Repeatedly Warned Neighbors

South Africa has bluntly and repeatedly told its neighbors, particularly Angola, Mozambique, Zambia and Zimbabwe, that they risk attack if they provide the ANC with guerrilla bases or other facilities.

But Malan took those warnings further Tuesday, saying that Pretoria would reconsider the “rules of the game in southern Africa” and its overall relationship to its neighbors if they continue what he called “the export of revolution.”

“We will not tolerate it now or in the future,” he said.

Directing his warnings by name to President Kenneth D. Kaunda of Zambia, Prime Minister Robert Mugabe of Zimbabwe, President Joaquim Chissano of Mozambique and President Jose Eduardo dos Santos of Angola, Malan declared:

Advertisement

“Leaders like Kaunda, Mugabe, Chissano and Dos Santos must realize that by condoning such actions, they hold the future of their countries in the palms of their hands.”

South Africa in the past has attacked suspected ANC facilities, including offices, transit houses and the homes of supporters, in Botswana, Lesotho, Mozambique, Swaziland, Zambia and Zimbabwe, but generally has avoided clashes with local forces and has expressed its desire to live in peace with its neighbors.

Pretoria has also been frequently accused of attempting to “destabilize” several of its neighbors by supporting right-wing rebels, such as the National Union for the Total Independence of Angola and the Mozambique National Resistance.

Refers to Mozambique

Although it has largely denied the charges, proclaiming its respect for the sovereignty of adjacent countries, Malan said in late June that South Africa would consider requests for assistance from such movements in order to check what he called the Soviet Union’s growing influence in the region.

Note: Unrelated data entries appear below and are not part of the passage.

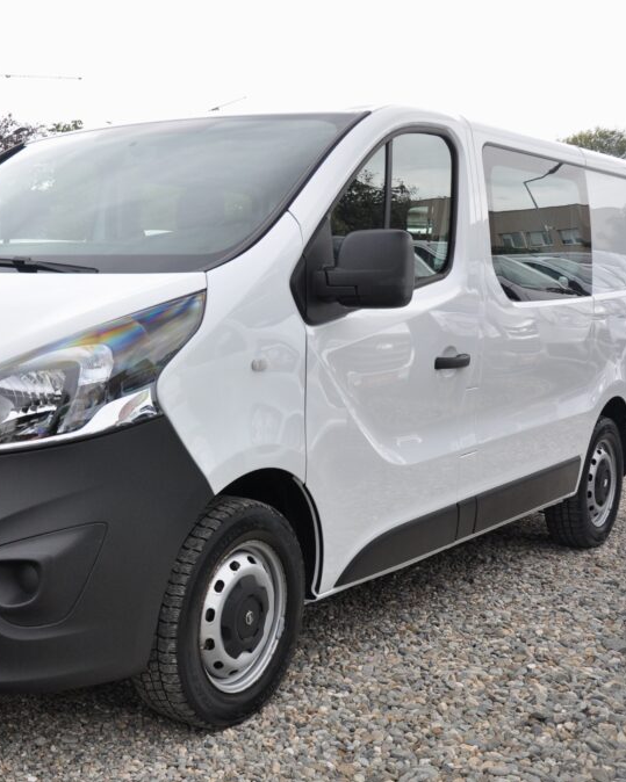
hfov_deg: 31.5
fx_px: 1089
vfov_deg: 39.5
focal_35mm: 47
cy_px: 392
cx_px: 150
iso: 500
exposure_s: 1/125
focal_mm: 22
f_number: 5.6
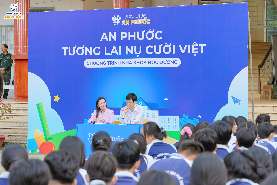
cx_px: 138
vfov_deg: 13.0
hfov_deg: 19.5
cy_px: 92
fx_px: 808
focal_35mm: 105
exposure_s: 1/125
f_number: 4
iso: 100
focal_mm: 70
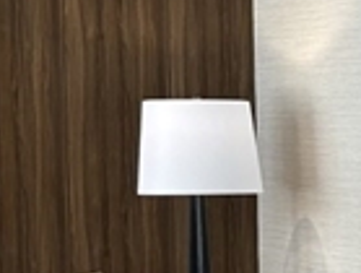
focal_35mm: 191
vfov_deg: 7.7
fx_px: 1997
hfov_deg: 9.7
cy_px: 416
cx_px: 675
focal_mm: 5.96
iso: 125
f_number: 1.6
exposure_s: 1/115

Referring particularly to Marxist-ruled Mozambique, which Pretoria believes is again providing the ANC with guerrilla bases in violation of a 1984 nonaggression pact, Malan told Parliament on Tuesday:

“Mozambique, the South African Communist Party and the African National Congress must understand clearly that revolutionary violence will be fought by South Africa with everything at its disposal.”